CIS681 Lab 4

Winter MMXI
due Monday, February 21

FINALIZED
NOTE: I've added that you have to implement simple near-far (hither-yon) clipping limits to your ray tracer.

Below, a transformed sphere and a transformed cube - one with a solid texture and one with a surface texture

Non uniform scaling of sphere and cube	Simple near cutting plane

Textured objects with reflection	Textured objects with reflection and refraction.	More complex near cutting plane

Objective

To modify lab3 to include solid and surface texture mapping, ellipses and cuboids (as non-uniformly scaled spheres and cubes), with simple near-far clipping.

Assignment

Modify your ray tracer to incorporate new effects. Call your program lab4. As with previous labs, your program should take an argument of a scene description filename, read it in, and output a .ppm file.

Your raytracer should:

allow for non-uniform scaling by computing intersections in object space.
```
scale <x> <y> <z>
```
handle transformed cubes. Calculate ray-axis-aligned-unit-cube intersections in object space. The cube command is similar to the sphere command:
```
cube <r> <g> <b> <texture-name_s> <kd> <ks> <n_i> <kr> <gl> <kt> <n1> <tr>
```
display at least one type of solid texture and one type of surface texture. Solid or surface texture should be on a sphere while the other type of texture should be on a cuboid - your choice which way to do it. You can use either procedural textures or table-based textures.
use the <texture-name_s> (make up your own texture names) to specify what objects are to be textured and what kind of texture to apply. For example, a sphere might get a stripe solid texture ; a cube might get a sinusoidal 2D texture on each face. For example,
```
cube 0.8 0.2 0.2 sines 0.7 0.6 3   0.6 0.0     0.5 1.05 0.0
sphere 0.3 0.6 0.2 stripes 0.7 0.6 3   0.0 0.0     0.0 0.0 0.0
```
Include simple near-far (aka hither-yon) clipping by ignoring any intersections that are outside of the clipping range.

-=-=-

# Study questions:
• 1. Rewrite the lab assignment text starting with "To modify lab3" and going on through "a .ppm file.", putting "boxes" in place of "cuboids".
• 2. In the lab assignment, what kind of file should the program output?

Stored items
-=-=-

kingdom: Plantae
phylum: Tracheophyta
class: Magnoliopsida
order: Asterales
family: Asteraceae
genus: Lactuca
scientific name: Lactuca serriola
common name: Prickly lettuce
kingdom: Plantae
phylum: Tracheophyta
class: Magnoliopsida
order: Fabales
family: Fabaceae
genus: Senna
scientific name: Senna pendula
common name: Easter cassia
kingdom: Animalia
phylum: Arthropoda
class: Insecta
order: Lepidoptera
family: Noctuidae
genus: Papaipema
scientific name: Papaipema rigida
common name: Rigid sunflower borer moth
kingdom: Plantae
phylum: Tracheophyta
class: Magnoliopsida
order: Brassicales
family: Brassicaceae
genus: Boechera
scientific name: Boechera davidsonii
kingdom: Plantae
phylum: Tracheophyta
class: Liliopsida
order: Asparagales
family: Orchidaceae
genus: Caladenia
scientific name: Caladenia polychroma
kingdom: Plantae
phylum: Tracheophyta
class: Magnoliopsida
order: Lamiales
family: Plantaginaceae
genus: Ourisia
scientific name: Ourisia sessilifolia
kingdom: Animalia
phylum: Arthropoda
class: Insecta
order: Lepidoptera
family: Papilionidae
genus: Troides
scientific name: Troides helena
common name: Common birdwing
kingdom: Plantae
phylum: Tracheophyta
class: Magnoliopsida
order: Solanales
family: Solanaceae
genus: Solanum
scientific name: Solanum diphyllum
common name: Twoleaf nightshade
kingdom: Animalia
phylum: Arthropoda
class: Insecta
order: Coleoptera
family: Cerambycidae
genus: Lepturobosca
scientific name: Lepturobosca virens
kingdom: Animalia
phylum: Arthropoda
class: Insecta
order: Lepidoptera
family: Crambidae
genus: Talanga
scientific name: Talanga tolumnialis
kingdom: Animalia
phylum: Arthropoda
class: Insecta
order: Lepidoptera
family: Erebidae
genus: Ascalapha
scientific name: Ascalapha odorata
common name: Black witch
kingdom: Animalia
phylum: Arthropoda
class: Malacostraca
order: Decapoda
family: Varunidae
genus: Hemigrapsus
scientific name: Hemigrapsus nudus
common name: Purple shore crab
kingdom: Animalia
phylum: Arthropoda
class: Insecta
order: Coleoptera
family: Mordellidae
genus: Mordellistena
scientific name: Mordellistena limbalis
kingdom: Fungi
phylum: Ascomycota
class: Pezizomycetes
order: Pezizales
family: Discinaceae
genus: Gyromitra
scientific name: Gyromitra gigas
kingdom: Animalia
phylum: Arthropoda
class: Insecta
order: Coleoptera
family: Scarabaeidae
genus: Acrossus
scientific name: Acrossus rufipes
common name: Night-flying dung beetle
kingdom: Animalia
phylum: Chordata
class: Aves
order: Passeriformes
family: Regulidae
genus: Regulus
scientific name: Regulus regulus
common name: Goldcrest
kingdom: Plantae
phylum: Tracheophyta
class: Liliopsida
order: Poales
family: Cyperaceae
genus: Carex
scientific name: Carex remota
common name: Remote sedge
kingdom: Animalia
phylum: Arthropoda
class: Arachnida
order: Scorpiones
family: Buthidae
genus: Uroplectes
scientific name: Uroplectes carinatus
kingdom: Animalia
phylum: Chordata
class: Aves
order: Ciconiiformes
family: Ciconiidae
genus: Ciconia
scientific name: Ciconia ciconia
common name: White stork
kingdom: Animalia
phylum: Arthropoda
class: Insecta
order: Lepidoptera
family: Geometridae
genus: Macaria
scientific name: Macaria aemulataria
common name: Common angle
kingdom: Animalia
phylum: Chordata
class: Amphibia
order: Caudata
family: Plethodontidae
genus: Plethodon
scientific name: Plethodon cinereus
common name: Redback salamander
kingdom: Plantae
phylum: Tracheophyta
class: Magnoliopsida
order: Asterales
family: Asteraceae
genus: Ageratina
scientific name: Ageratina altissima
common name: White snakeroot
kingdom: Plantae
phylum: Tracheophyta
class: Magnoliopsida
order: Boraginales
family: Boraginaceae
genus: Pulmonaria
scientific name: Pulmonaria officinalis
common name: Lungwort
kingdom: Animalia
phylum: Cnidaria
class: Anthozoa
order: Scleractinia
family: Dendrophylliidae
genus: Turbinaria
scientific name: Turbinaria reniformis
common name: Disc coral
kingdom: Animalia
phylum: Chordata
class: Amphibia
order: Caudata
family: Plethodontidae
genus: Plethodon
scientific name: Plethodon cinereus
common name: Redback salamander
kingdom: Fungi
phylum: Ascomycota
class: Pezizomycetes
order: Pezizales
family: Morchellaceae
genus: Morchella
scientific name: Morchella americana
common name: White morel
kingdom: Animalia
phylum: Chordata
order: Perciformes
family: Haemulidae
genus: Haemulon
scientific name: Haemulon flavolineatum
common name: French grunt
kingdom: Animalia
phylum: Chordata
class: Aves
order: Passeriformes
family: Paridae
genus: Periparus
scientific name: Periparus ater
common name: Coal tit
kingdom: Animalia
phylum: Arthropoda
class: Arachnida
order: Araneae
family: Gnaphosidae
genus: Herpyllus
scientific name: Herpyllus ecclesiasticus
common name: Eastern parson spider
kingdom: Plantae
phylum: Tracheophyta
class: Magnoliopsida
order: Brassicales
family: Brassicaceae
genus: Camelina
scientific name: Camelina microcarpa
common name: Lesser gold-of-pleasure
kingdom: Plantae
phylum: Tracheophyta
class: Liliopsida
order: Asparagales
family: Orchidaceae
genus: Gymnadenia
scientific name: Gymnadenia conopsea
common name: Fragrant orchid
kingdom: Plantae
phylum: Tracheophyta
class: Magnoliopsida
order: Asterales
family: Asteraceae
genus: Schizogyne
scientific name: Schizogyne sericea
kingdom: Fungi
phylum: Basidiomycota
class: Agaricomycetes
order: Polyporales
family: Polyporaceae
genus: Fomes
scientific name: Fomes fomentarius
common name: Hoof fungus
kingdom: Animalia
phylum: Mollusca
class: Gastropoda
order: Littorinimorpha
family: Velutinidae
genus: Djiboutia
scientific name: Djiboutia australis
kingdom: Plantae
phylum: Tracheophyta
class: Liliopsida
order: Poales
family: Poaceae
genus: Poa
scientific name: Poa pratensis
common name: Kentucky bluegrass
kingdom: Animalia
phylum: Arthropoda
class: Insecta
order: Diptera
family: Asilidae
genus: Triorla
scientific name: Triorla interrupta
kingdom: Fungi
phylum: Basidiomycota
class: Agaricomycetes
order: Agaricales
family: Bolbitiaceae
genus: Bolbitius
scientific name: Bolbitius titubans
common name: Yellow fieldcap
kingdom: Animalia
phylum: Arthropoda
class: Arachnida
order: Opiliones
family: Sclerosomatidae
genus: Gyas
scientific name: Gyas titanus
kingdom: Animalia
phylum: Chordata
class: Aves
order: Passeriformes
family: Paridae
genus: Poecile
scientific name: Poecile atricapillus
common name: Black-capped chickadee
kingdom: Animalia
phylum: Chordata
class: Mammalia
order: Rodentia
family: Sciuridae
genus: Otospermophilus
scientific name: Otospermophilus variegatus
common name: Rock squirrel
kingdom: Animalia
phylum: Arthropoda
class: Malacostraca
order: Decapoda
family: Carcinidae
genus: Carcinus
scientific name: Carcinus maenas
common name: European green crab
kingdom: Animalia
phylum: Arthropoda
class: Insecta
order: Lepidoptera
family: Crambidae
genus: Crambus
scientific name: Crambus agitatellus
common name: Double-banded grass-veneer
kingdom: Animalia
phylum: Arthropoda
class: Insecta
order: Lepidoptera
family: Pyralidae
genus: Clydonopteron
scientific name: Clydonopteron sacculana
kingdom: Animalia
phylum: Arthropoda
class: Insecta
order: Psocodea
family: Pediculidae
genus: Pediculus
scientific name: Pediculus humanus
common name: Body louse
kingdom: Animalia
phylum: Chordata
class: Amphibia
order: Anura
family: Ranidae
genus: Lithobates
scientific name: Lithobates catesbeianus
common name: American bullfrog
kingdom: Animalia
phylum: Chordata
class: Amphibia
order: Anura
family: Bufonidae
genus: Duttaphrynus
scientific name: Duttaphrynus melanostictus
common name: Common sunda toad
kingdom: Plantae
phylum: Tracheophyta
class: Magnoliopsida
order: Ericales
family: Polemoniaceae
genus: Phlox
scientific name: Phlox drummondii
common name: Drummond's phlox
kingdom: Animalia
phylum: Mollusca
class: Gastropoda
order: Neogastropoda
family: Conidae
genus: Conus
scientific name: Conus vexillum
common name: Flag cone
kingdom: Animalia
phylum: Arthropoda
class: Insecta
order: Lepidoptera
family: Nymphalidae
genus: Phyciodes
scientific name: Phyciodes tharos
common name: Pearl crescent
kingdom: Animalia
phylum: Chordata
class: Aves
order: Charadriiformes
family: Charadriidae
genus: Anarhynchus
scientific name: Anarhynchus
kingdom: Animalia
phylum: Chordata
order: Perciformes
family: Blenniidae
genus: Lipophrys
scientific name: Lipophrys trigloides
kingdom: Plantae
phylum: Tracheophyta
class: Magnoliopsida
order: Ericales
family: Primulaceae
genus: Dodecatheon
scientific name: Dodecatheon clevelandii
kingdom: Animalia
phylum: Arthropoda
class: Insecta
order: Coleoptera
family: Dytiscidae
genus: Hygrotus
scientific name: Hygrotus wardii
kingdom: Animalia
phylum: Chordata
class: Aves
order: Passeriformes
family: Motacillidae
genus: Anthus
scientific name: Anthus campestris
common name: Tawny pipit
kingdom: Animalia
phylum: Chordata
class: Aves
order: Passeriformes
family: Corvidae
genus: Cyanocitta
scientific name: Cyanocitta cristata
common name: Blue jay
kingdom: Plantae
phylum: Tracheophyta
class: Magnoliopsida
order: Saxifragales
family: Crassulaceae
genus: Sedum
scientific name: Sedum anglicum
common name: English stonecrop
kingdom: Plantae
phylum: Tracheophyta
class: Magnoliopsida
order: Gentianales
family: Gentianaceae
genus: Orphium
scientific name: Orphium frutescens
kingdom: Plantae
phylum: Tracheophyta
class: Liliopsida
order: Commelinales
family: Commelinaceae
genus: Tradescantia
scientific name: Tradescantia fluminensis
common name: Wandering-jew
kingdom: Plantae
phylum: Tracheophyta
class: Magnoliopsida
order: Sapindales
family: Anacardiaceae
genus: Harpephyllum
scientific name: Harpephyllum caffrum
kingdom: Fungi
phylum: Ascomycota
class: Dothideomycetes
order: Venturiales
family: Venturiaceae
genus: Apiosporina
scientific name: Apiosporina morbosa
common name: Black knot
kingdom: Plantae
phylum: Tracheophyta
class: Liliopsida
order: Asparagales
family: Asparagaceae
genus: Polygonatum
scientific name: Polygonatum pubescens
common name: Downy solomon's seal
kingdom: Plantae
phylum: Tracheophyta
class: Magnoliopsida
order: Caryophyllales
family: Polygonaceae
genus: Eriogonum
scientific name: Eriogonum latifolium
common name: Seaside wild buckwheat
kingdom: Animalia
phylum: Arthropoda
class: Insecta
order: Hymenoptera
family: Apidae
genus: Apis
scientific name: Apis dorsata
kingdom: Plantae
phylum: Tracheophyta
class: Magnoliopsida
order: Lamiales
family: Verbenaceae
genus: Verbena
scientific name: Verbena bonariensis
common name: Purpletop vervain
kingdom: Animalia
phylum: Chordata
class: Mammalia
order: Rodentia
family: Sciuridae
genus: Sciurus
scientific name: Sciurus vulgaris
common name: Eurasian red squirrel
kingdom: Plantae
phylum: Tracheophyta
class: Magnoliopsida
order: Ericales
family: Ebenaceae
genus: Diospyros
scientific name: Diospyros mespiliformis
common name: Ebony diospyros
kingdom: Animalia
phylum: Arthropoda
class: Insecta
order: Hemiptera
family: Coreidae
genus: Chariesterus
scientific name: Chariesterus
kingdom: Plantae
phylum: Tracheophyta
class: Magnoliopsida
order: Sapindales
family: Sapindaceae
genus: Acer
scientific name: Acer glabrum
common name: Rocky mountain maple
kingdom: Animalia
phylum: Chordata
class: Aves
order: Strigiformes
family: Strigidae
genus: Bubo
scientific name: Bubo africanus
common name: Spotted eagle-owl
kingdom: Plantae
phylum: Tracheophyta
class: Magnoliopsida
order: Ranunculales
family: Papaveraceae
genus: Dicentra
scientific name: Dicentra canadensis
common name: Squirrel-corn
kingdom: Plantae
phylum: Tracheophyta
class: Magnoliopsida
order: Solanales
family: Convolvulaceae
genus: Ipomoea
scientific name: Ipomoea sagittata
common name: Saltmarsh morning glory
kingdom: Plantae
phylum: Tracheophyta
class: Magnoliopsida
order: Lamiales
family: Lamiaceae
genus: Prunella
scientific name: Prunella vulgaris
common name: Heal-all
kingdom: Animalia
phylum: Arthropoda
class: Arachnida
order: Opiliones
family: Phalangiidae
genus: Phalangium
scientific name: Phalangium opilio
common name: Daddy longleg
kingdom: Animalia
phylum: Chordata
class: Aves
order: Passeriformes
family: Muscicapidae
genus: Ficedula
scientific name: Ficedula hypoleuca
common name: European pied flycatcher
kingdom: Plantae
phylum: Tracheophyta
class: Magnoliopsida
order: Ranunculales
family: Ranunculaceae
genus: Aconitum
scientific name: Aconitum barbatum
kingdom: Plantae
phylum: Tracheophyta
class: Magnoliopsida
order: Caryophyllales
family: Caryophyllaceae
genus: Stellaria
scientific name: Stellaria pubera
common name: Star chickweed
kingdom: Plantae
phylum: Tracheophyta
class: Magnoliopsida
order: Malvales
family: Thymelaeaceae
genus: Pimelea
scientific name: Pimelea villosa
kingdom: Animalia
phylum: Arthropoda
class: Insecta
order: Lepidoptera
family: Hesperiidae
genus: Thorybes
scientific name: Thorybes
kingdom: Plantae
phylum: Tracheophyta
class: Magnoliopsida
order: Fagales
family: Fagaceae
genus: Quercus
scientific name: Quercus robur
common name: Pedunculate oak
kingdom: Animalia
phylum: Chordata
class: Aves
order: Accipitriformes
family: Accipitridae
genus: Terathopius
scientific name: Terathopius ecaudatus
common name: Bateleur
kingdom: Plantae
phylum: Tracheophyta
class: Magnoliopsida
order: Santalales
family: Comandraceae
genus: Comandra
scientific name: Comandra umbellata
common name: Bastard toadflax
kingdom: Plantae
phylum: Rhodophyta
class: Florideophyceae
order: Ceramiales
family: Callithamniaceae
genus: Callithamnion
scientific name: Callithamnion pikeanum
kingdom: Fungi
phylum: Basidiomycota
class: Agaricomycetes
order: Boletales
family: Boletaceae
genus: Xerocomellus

-=-=-

# Activity answers:
• 1.
To modify lab3 to include solid and surface texture mapping, ellipses and boxes (as non-uniformly scaled spheres and cubes), with simple near-far clipping.

Assignment

Modify your ray tracer to incorporate new effects. Call your program lab4. As with previous labs, your program should take an argument of a scene description filename, read it in, and output a .ppm file.

• 2. A .ppm file.